Last Friday, legal eagles from the Joseph Saveri Law Firm sprang into action, slapping Meta and OpenAI with US federal class-action lawsuits. The plaintiffs? None other than laugh-riot Sarah Silverman and fellow scribes, Christopher Golden and Richard Kadrey.
They say imitation is the sincerest form of flattery, but these authors would beg to differ. According to the lawsuit, OpenAI and Meta’s AI language models, notably ChatGPT and LLaMA, have been playing a bit too fast and loose with copyrighted content. And by ‘too fast and loose’, we mean allegedly guzzling copyrighted works like a college student on an energy drink binge during finals.
The legal drama has been brewing for a while now, with authors Paul Tremblay and Mona Awad having already fired their salvos in a lawsuit on June 28. Charges thrown into the mix include violations of the Digital Millennium Copyright Act, unfair competition laws, and the lawyers’ personal favorite – negligence.
When it comes to filing headline-grabbing lawsuits against AI, the Joseph Saveri Law Firm is no rookie. In November 2022, they had a beef with GitHub Copilot for purported copyright violations. By January 2023, they took a similar stand against Stability AI, Midjourney, and DeviantArt over AI image generators. The GitHub lawsuit is steaming ahead towards trial, while the rest are still simmering on the back burner.
In a press release last month, the law firm described ChatGPT and LLaMA as the literary equivalent of kleptomaniacs, accusing them of violating the rights of book authors. Since March 2023, authors have been ringing up the law firm, alarmed by these AI tools’ eerie talent for spinning text that sounds suspiciously familiar.
The latest batch of lawsuits were filed in a US district court in San Francisco. The authors want a jury trial and are gunning for an injunction that could force Meta and OpenAI to tinker with their AI tools. When asked to comment, Meta played coy and OpenAI played hard to get.
In a statement to Ars, a spokesperson for the Saveri Law Firm warned of a dystopian future where AI models, powered by ill-gotten works, could elbow out the authors they’re competing against.
One of the biggest bones of contention is the shadowy nature of the data sets used to train LLaMA and ChatGPT. OpenAI and Meta have been playing their cards close to the chest, but the plaintiffs believe they’ve sussed out the likely sources of the data sets, accusing both companies of feasting on copyrighted content without consent.
They assert that ChatGPT was likely trained on a whopping 294,000 books possibly nabbed from ‘shadow library’ sites.
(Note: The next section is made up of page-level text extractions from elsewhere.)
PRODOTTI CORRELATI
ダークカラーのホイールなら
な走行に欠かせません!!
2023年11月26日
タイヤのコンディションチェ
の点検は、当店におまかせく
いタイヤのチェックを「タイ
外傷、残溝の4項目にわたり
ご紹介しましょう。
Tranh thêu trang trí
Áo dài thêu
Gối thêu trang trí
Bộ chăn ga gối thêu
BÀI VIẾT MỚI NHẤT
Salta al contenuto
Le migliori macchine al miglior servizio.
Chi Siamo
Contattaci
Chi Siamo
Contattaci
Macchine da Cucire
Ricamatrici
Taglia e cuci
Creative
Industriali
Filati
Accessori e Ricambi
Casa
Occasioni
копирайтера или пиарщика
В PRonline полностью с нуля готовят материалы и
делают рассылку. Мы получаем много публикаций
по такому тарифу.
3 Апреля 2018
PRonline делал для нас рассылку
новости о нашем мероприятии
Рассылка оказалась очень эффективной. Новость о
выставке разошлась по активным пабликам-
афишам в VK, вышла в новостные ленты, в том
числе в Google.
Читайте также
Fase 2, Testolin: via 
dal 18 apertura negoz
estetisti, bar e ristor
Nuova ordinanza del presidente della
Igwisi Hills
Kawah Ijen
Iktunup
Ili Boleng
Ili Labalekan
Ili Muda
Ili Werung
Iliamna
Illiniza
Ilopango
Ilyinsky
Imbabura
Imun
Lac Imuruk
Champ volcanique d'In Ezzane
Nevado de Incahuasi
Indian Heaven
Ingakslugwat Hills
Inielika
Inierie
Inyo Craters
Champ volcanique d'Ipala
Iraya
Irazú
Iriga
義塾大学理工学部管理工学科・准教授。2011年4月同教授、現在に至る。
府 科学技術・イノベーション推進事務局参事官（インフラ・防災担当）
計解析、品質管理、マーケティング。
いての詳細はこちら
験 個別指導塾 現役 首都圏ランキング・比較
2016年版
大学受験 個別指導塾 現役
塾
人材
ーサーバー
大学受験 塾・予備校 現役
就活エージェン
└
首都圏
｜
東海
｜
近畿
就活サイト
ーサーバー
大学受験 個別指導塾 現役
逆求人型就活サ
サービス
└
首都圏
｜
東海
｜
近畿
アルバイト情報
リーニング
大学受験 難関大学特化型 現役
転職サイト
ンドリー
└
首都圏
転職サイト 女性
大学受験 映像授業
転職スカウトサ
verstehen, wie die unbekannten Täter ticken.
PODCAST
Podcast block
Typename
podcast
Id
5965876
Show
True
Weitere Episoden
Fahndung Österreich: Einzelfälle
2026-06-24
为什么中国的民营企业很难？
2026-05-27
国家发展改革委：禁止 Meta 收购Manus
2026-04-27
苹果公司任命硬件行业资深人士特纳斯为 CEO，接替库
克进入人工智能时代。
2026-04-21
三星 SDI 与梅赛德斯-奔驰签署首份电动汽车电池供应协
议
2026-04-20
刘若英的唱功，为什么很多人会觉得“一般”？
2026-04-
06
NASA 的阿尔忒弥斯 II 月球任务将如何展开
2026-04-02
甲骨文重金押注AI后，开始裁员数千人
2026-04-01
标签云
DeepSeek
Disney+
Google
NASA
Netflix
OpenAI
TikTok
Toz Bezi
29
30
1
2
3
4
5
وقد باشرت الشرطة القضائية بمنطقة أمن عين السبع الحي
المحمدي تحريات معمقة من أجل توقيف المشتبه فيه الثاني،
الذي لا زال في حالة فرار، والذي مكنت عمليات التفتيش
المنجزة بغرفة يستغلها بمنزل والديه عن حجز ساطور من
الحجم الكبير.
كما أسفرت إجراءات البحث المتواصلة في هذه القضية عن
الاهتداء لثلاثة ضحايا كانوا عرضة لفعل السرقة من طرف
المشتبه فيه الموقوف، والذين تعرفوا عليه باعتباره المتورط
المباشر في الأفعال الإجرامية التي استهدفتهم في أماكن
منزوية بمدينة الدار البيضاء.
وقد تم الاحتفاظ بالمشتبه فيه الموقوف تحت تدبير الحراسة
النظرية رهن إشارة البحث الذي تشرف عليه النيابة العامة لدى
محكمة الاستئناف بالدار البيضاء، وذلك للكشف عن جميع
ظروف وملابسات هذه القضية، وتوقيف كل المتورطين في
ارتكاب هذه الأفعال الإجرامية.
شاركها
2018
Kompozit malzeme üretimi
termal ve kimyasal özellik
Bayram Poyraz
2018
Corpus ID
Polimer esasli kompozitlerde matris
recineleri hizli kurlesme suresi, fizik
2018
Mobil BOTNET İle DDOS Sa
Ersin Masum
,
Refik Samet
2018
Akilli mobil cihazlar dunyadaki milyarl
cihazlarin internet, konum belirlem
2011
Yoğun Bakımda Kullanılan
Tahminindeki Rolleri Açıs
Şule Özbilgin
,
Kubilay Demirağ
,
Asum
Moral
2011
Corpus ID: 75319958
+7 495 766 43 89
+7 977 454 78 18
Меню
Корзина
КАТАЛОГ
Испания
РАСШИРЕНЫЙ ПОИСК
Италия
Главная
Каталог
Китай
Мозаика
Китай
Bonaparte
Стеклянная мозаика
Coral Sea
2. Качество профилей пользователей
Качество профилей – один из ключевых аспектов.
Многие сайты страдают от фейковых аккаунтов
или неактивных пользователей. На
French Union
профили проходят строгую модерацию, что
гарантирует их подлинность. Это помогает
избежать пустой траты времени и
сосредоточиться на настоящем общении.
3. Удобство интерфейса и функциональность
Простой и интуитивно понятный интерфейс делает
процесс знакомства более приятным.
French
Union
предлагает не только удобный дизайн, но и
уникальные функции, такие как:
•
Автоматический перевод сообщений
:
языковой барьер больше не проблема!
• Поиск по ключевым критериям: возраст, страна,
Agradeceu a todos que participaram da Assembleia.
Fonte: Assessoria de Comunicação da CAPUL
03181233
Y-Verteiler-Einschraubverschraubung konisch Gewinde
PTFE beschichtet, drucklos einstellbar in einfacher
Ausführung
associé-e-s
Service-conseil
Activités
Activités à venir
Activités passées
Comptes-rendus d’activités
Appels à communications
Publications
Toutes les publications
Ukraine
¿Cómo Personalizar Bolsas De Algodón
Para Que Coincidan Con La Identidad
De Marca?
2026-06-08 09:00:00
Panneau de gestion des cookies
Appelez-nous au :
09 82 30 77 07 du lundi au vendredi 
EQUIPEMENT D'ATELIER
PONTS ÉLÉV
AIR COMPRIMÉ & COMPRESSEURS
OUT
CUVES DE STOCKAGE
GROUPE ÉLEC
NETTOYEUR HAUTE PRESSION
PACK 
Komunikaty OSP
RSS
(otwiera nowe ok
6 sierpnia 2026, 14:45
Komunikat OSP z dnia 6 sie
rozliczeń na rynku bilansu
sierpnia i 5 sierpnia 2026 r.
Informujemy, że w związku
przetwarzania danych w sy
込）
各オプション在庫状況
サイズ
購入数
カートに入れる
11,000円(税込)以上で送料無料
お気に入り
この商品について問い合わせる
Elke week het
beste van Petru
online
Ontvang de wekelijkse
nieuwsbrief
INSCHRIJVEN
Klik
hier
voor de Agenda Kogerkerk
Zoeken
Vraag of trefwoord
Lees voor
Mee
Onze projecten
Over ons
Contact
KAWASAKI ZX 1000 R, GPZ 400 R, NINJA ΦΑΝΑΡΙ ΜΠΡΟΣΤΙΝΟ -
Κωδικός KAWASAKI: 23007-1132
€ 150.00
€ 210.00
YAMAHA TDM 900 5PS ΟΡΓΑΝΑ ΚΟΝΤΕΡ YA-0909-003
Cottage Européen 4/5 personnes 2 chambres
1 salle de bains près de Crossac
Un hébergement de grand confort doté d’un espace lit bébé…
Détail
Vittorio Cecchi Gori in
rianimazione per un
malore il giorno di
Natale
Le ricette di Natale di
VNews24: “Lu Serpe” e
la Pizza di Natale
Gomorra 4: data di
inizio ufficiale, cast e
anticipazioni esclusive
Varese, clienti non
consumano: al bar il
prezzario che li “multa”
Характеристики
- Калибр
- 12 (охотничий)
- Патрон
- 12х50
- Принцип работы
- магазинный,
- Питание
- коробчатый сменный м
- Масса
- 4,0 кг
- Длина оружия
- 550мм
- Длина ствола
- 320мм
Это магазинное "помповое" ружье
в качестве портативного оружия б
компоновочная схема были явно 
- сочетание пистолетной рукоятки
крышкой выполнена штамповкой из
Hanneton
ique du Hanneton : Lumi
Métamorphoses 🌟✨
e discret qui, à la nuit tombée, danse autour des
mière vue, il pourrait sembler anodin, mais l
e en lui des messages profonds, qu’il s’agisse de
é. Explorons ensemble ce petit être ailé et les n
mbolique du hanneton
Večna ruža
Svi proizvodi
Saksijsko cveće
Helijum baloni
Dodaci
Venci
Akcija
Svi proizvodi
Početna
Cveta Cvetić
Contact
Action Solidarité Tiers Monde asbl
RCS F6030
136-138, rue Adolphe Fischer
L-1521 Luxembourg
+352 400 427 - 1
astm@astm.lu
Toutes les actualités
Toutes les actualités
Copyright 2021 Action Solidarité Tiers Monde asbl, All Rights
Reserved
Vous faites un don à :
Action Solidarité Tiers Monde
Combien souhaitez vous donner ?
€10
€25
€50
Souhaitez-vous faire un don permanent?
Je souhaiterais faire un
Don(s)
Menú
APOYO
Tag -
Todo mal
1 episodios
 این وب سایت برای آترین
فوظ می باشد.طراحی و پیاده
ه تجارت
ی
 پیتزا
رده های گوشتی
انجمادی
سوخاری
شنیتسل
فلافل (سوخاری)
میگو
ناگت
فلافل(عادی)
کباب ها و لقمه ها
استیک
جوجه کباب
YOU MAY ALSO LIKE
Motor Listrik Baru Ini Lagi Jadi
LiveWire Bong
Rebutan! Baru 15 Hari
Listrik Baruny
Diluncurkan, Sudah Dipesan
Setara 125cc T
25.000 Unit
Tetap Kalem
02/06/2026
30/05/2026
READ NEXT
Meta, on the other hand, admitted to training LLaMA on part of a data set named ThePile, which, according to the lawsuit, is virtually synonymous with “every book on Bibliotik,” totaling an impressive 196,640 titles.
In a twist worthy of a thriller, OpenAI is also accused of utilizing a “controversial data set” known as BookCorpus. Comprising self-published novels from Smashwords, the set was allegedly compiled without the knowledge or consent of the authors.
The plaintiffs insist that the use of these “blatantly illegal” data sets has led to copyright infringement of specific titles. Their contention hinges on the AI tools’ spooky accuracy in summarizing copyrighted books. They allege that this can only mean that the AI models retain specific information from these works.
To add insult to injury, the authors claim that the copyright-management information (CMI) was “deliberately omitted,” allowing OpenAI to profit handsomely from a product founded on unacknowledged reproductions of purloined writings.
One prickly question stands out from the legal quagmire: are ChatGPT and LLaMA themselves infringing derivative works based on thousands of authors’ creations? Authors are peeved that companies seem to be making a mint from their copyrighted works. They demand restitution of lost profits, adding that the gravy train is only going to get more lucrative, especially with Meta’s plans to commercialize the next version of LLaMA.
In their press release, Saveri and Butterick stated, “Much of the material in the training datasets used by OpenAI and Meta comes from copyrighted works—including books written by plaintiffs—that were copied by OpenAI and Meta without consent, without credit, and without compensation.”
So, it seems like the case of AI vs authors is just warming up, promising to deliver some blockbuster courtroom drama. Now, who’s got the popcorn?